1.1 Weight-only Quantization¶
As an example of the w4a16g128 setting, we provide a configuration file combining AWQ and OmniQuant.
1.1.1 Run AWQ¶
Step One, run the AWQ-related configuration file. Note that in this step, you need to set the save_trans parameter to True to save the transformed model.
# configs/quantization/combination/awq_comb_omni/w4a16g128/step_1_awq.yml
save:
# Save the AWQ-transformed model for OmniQuant.
save_trans: True
save_fake: False
save_path: /path/to/save_awq_trans/
Run the script:
# scripts/run_llmc.sh
llmc=llmc_path
export PYTHONPATH=$llmc:$PYTHONPATH
task_name=step_1_awq
config=${llmc}/configs/quantization/combination/awq_comb_omni/w4a16g128/step_1_awq.yml
1.1.2 Run OmniQuant¶
Step Two, load the AWQ-transformed model and run the OmniQuant-related configuration file. In this step, set the search_clip_init parameter to True to initialize LWC using the clipping parameters generated by AWQ grid search.
# configs/quantization/combination/awq_comb_omni/w4a16g128/step_2_omniq.yml
model:
type: model_type
# Load AWQ-transformed model
path: /path/to/save_awq_trans/transformed_model
torch_dtype: auto
quant:
special:
search_clip_init: True
Run the script:
# scripts/run_llmc.sh
llmc=llmc_path
export PYTHONPATH=$llmc:$PYTHONPATH
task_name=step_2_omni
config=${llmc}/configs/quantization/combination/awq_comb_omni/w4a16g128/step_2_omniq.yml
By running these two steps, LLMC can achieve better results in weight-only quantization compared to the original OmniQuant paper.
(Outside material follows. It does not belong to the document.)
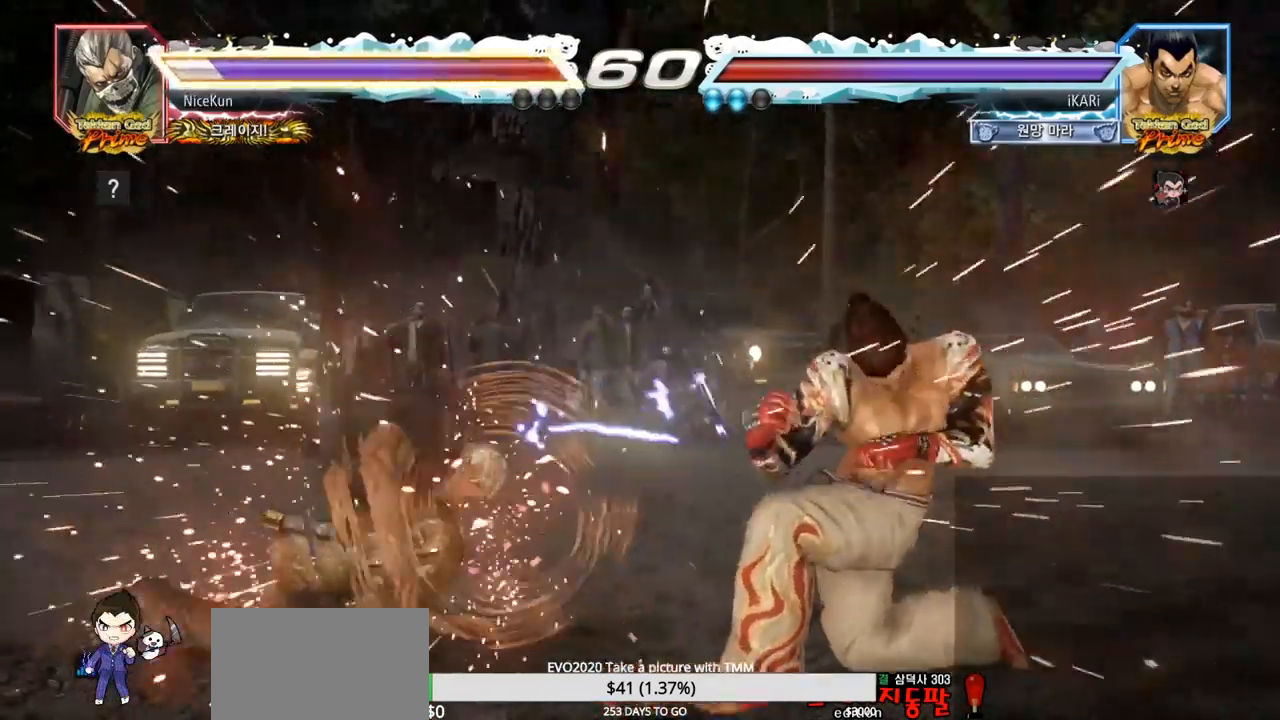
{"buttons": [], "left_stick": "down", "events": [[333, "left_stick", "left"], [500, "left_stick", "down"]]}
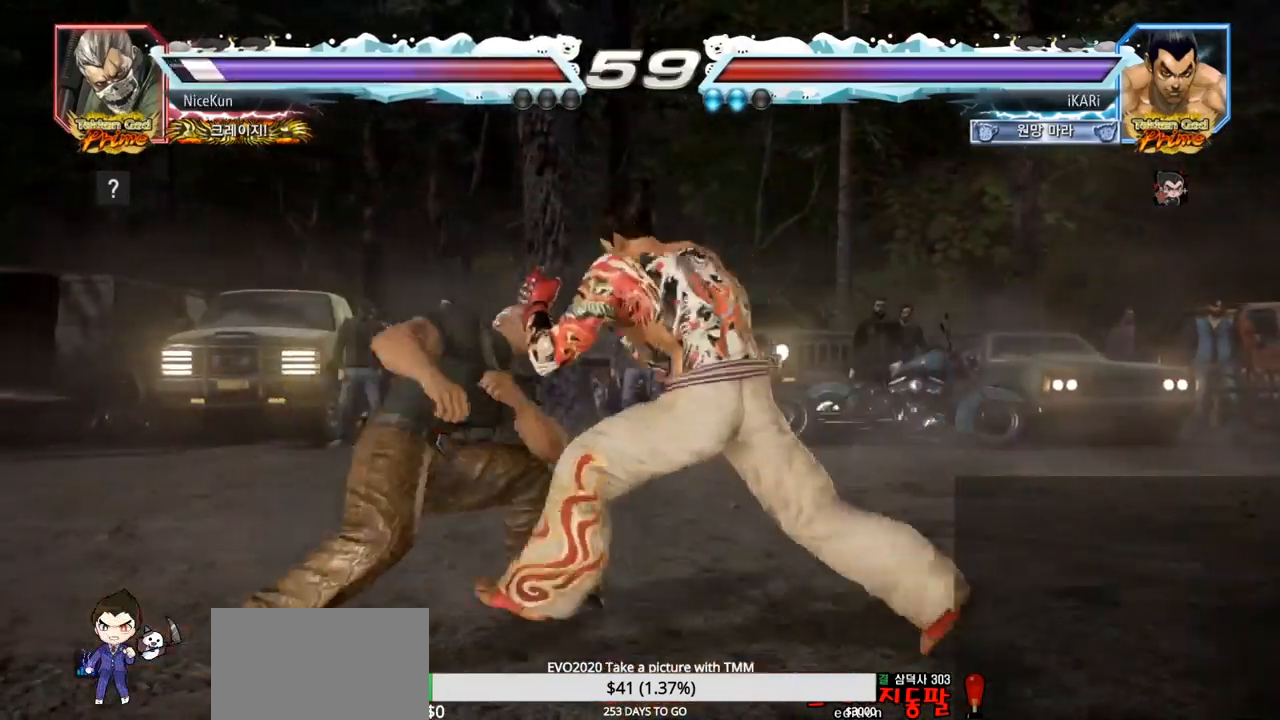
{"buttons": [], "left_stick": "center", "events": [[17, "CIRCLE", "down"], [17, "left_stick", "down-left"], [33, "CIRCLE", "up"], [83, "SQUARE", "down"], [133, "SQUARE", "up"], [183, "SQUARE", "down"], [233, "SQUARE", "up"], [283, "SQUARE", "down"], [317, "SQUARE", "up"], [400, "SQUARE", "down"], [467, "SQUARE", "up"], [467, "left_stick", "center"]]}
More importantly, LLMC only requires 5 epochs to achieve this effect, much less than the 20 or 40 epochs required in the original paper, significantly reducing training time.
Please note that in weight-only quantization, AWQ’s clipping parameters and transformation parameters do not need to be stored for use by OmniQuant. Only a transformed model needs to be saved. This is because Learnable Equivalent Transformation (LET) mainly addresses the outlier phenomenon in activation quantization. Therefore, in weight-only quantization, OmniQuant does not need to use LET. At the same time, the use of AWQ’s clipping parameters to initialize Learnable Weight Clipping (LWC) is automatically handled by OmniQuant in LLMC.
1.2 Weight-Activation Quantization¶
As an example of the w8a8 setting, we provide a configuration file combining AWQ and OmniQuant.
1.2.1 Run AWQ¶
Step One, run the AWQ-related configuration file. Note that in this step, you need to set the save_clip and save_scale parameters to True to save the clipping parameters and transformation parameters. Also, make sure to use learnable as the weight calibration method since only learnable supports saving and loading of the clipping parameters.
# configs/quantization/combination/awq_comb_omni/w8a8/step_1_awq.yml
quant:
weight:
bit: 8
symmetric: False
granularity: per_channel
group_size: -1
calib_algo: learnable
act:
bit: 8
symmetric: False
granularity: per_token
calib_algo: minmax
save:
save_scale: True
scale_path: /path/to/scale/awq_w8a8.pth
save_clip: True
clip_path: /path/to/clip/awq_w8a8.pth
Run the script:
# scripts/run_llmc.sh
llmc=llmc_path
export PYTHONPATH=$llmc:$PYTHONPATH
task_name=step_1_awq
config=${llmc}/configs/quantization/combination/awq_comb_omni/w8a8/step_1_awq.yml
1.2.2 Run OmniQuant¶
Step Two, load the clipping parameters and transformation parameters generated by AWQ. In this step, the clipping parameters and transformation parameters generated by AWQ are loaded for initialization training in OmniQuant’s LWC and LET. Run the OmniQuant-related configuration file.
# configs/quantization/combination/awq_comb_omni/w8a8/step_2_omniq.yml
quant:
special:
# Use AWQ's search clip factors to initialize OmniQuant's clip factors,
# Then refine them through learning (LWC).
search_clip_init: True
load_clip: True
clip_path: /path/to/scale/awq_w8a8.pth
# Use AWQ's search scale factors to initialize OmniQuant's scale factors,
# Then refine them through learning (LET).
search_scale_init: True
scale_path: /path/to/clip/awq_w8a8.pth
In this step, set both search_scale_init and search_clip_init to True to use the clipping parameters and transformation parameters generated by AWQ to initialize LWC and LET.
Run the script:
# scripts/run_llmc.sh
llmc=llmc_path
export PYTHONPATH=$llmc:$PYTHONPATH
task_name=step_2_omniq
config=${llmc}/configs/quantization/combination/awq_comb_omni/w8a8/step_2_omniq.yml
By running these two steps, LLMC can achieve better results in weight-activation quantization than those reported in the original paper, and it only requires 5 epochs.